Synthetic answers lack breadth and nuance of humans
Perhaps the biggest difference we have found between human and synthetic respondents was in the breadth and nuance of response, both in choice questions and in open-ended responses. Take brand awareness for example. While synthetics in general identified correctly the most popular brands of product categories such as household cleaners or detergents, human respondent answers had more variance. Both humans and synthetics mostly preferred laundry detergents from Tide, Gain or Arm & Hammer. However, as you can see in the chart below, the distribution of answers between the two panels was significantly different.
The contrast in answer variance can be even more pronounced in open-ended questions. Going back to the question about “what makes you trust a home care product brand,” we note that synthetic respondents provided a total of 38 unique responses, but 80% of them were entered as only 6 unique variations. The most frequent answer was repeated 79 times, word by word: “A home care brand I would trust must be reliable, affordable, and effective.” Human responses, on the other hand, were much more unique: the most frequently repeated answer was “idk” (aka “I don’t know”) and it was only mentioned 9 times. The next most frequently repeated verbatim statement was “Be reliable” mentioned 3 times. In contrast to the 38 unique statements provided by 310 synthetic respondents, humans provided 291 unique answers, almost as many as the number of respondents.
Synthetic panels will get better, but they already offer practical applications
Having reviewed our experimental data, we can see two immediate uses for synthetic respondent technology. First, we conduct many very specific surveys with low incidence rates (IR). Those surveys are very difficult to test by humans or by randomly responding bots. Asking synthetic respondents who have been pre-defined with the correct qualifications makes survey testing a breeze in our experience. Not only can this approach test code for errors, it can also provide some idea of what the answers may look like and offer researchers a chance to refine question wording as needed before going in the field. Second, synthetic respondents can be used to mine existing data. Many of our clients conduct frequent surveys, and those collected data sets are a treasure trove of information… that is sometimes hard to comb through to recover insights. It may be easier to just run a new survey.
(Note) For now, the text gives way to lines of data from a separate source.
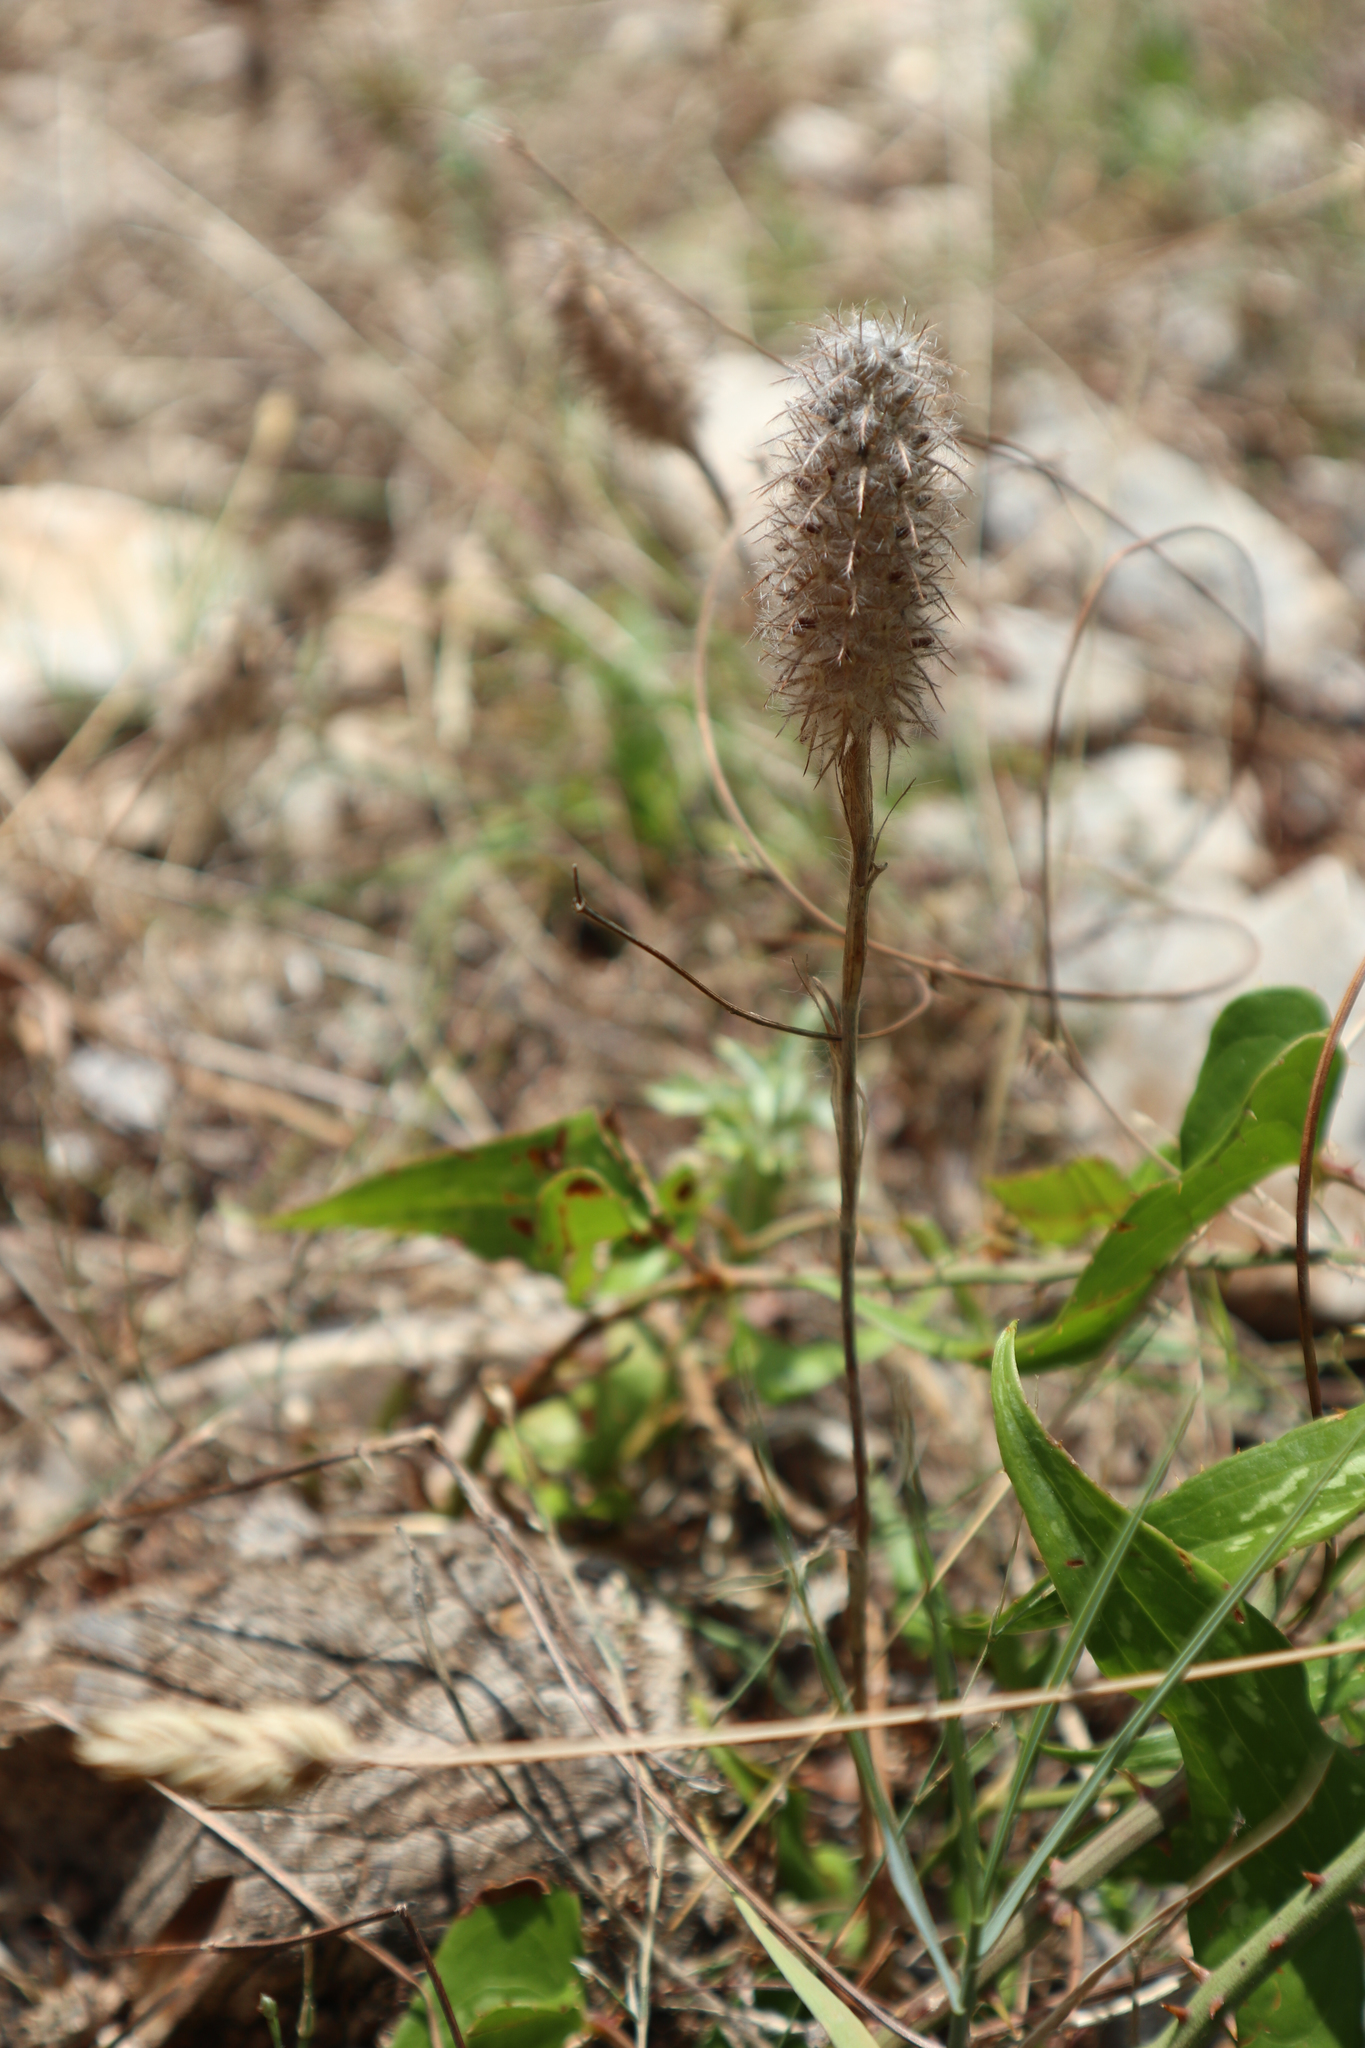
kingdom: Plantae
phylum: Tracheophyta
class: Magnoliopsida
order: Fabales
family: Fabaceae
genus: Trifolium
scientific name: Trifolium angustifolium
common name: Narrow clover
However, converting existing data into synthetic respondents can constitute a quick and efficient data mining tool and avoid unnecessary new surveys and related costs and delays.
Weighing our experience with the synthetic respondent approach so far, we are both excited about its application but also offer a word of caution. To answer the question we asked in the beginning: yes, we believe that it takes humans to discover and validate new insights, particularly when it comes to product development, innovation and ideation. Humans can be long-winded, they are lazy with their grammar and sometimes make mistakes. But at the same time, they are thoughtful and nuanced and bring their personal experience into answering our questions. There is no doubt that Gen AI acting as synthetic respondents will make market research more efficient, but as long as companies innovate and build products for humans, they will want to rely on humans for feedback.